Move all part of CEO's plan to beef up fixed-income offerings at equity specialist

Janus Capital Management LLC is planning to launch a number of global fixed-income funds for U.S. and foreign investors over the coming several months.
In the next three months, Janus will launch a global high-yield fund and a global investment-grade offering aimed at the foreign market, said Colleen Denzler, head of fixed-income strategy at Janus. In six to nine months, the asset manager will roll out a series of global bond funds for U.S. advisers, she said.
Ms. Denzler said that more advisers are looking to diversify their clients’ fixed-income holdings since the stock market crash of 2008.
“Many of the top-line managers have struggled and so people are looking for diversification from that,” she said.
To support its push into global fixed income, Janus is planning to move two of its Denver-based analysts to London and hopes to hire an additional analyst in that city in the next 12 to 18 months, Ms.
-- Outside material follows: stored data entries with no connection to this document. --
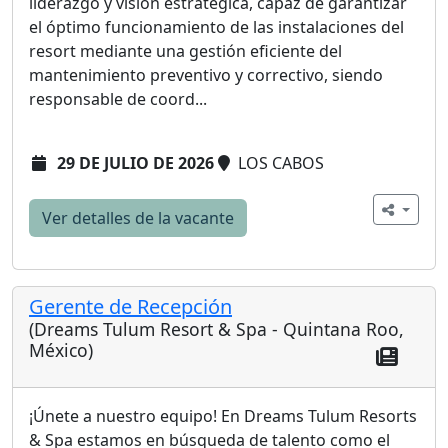
liderazgo y visión estratégica, capaz de garantizar
el óptimo funcionamiento de las instalaciones del
resort mediante una gestión eficiente del
mantenimiento preventivo y correctivo, siendo
responsable de coord...
29 DE JULIO DE 2026
LOS CABOS
Ver detalles de la vacante
Gerente de Recepción
(Dreams Tulum Resort & Spa - Quintana Roo,
México)
¡Únete a nuestro equipo! En Dreams Tulum Resorts
& Spa estamos en búsqueda de talento como el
Denzler said.
The firm is also looking to hire an emerging-markets fixed-income specialist to help the firm get a handle on country- or region-specific opportunities, she said.
Janus Capital Group Inc., the asset manager’s parent company, has been pushing to expand its fixed-income business for the past several months. In February, it tapped Richard M. Weil, a 14-year veteran of Pacific Investment Management Co. LLC, as its chief executive. Mr. Weil has put building Janus’ fixed-income business at the top of his list.
Expanding into global fixed income is a good strategy for Janus since many investors have been looking abroad for better yields than U.S. Treasuries, said Tom Roseen, a research manager at Lipper Inc.
Year-to-date through Aug. 25, $9.4 billion had flowed into emerging-markets debt funds, compared to $9.8 billion for between 2004 and 2008, according to Lipper.
“People are asking where they can get better bang for their buck,” Mr. Roseen said.
And Janus’s research approach should differentiate itself in this environment, Mr. Roseen said.
“You have a lot of people out there saying that this economy or that economy is good, but at Janus you have people on the ground kicking the tires of the companies there,” he said.